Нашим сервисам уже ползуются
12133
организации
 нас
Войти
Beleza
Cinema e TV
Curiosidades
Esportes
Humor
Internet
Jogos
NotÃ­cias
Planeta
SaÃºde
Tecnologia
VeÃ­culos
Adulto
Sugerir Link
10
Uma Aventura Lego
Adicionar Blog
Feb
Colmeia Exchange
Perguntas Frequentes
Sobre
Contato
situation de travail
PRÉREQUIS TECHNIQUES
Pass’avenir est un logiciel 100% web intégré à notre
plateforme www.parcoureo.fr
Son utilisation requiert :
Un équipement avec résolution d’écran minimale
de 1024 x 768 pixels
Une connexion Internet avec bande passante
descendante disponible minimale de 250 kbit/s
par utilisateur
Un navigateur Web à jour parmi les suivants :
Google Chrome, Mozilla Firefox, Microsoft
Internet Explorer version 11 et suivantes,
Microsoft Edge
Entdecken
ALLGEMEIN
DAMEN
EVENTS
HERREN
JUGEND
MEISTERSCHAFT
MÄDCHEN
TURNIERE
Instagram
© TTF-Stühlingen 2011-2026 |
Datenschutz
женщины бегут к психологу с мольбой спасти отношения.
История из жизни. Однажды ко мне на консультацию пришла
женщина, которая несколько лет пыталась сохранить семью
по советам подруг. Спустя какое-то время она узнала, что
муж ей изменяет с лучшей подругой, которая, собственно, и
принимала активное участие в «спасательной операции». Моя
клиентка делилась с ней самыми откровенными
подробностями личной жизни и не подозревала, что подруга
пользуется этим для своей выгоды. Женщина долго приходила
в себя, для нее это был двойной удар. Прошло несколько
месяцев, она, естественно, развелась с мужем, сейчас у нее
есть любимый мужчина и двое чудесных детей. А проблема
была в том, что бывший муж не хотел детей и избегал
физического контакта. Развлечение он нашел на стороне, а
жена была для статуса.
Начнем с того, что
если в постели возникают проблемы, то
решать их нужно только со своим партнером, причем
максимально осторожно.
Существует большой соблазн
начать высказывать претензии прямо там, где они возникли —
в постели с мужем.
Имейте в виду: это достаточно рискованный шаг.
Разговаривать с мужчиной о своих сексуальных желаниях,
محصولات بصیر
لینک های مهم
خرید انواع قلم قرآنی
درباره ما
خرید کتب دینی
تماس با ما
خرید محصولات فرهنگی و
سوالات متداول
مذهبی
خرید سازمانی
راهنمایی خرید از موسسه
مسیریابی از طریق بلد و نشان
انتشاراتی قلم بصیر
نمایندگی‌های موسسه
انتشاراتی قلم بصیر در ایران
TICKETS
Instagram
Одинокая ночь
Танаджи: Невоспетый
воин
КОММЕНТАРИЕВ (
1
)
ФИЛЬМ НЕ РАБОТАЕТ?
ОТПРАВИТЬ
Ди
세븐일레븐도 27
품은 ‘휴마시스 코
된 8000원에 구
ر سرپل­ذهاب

### JOB
Copy every line of the listing above word for word, keeping the original order.

### EXERCISE RESPONSE
Нашим сервисам уже ползуются
12133
организации
 нас
Войти
Beleza
Cinema e TV
Curiosidades
Esportes
Humor
Internet
Jogos
NotÃ­cias
Planeta
SaÃºde
Tecnologia
VeÃ­culos
Adulto
Sugerir Link
10
Uma Aventura Lego
Adicionar Blog
Feb
Colmeia Exchange
Perguntas Frequentes
Sobre
Contato
situation de travail
PRÉREQUIS TECHNIQUES
Pass’avenir est un logiciel 100% web intégré à notre
plateforme www.parcoureo.fr
Son utilisation requiert :
Un équipement avec résolution d’écran minimale
de 1024 x 768 pixels
Une connexion Internet avec bande passante
descendante disponible minimale de 250 kbit/s
par utilisateur
Un navigateur Web à jour parmi les suivants :
Google Chrome, Mozilla Firefox, Microsoft
Internet Explorer version 11 et suivantes,
Microsoft Edge
Entdecken
ALLGEMEIN
DAMEN
EVENTS
HERREN
JUGEND
MEISTERSCHAFT
MÄDCHEN
TURNIERE
Instagram
© TTF-Stühlingen 2011-2026 |
Datenschutz
женщины бегут к психологу с мольбой спасти отношения.
История из жизни. Однажды ко мне на консультацию пришла
женщина, которая несколько лет пыталась сохранить семью
по советам подруг. Спустя какое-то время она узнала, что
муж ей изменяет с лучшей подругой, которая, собственно, и
принимала активное участие в «спасательной операции». Моя
клиентка делилась с ней самыми откровенными
подробностями личной жизни и не подозревала, что подруга
пользуется этим для своей выгоды. Женщина долго приходила
в себя, для нее это был двойной удар. Прошло несколько
месяцев, она, естественно, развелась с мужем, сейчас у нее
есть любимый мужчина и двое чудесных детей. А проблема
была в том, что бывший муж не хотел детей и избегал
физического контакта. Развлечение он нашел на стороне, а
жена была для статуса.
Начнем с того, что
если в постели возникают проблемы, то
решать их нужно только со своим партнером, причем
максимально осторожно.
Существует большой соблазн
начать высказывать претензии прямо там, где они возникли —
в постели с мужем.
Имейте в виду: это достаточно рискованный шаг.
Разговаривать с мужчиной о своих сексуальных желаниях,
محصولات بصیر
لینک های مهم
خرید انواع قلم قرآنی
درباره ما
خرید کتب دینی
تماس با ما
خرید محصولات فرهنگی و
سوالات متداول
مذهبی
خرید سازمانی
راهنمایی خرید از موسسه
مسیریابی از طریق بلد و نشان
انتشاراتی قلم بصیر
نمایندگی‌های موسسه
انتشاراتی قلم بصیر در ایران
TICKETS
Instagram
Одинокая ночь
Танаджи: Невоспетый
воин
КОММЕНТАРИЕВ (
1
)
ФИЛЬМ НЕ РАБОТАЕТ?
ОТПРАВИТЬ
Ди
세븐일레븐도 27
품은 ‘휴마시스 코
된 8000원에 구
ر سرپل­ذهاب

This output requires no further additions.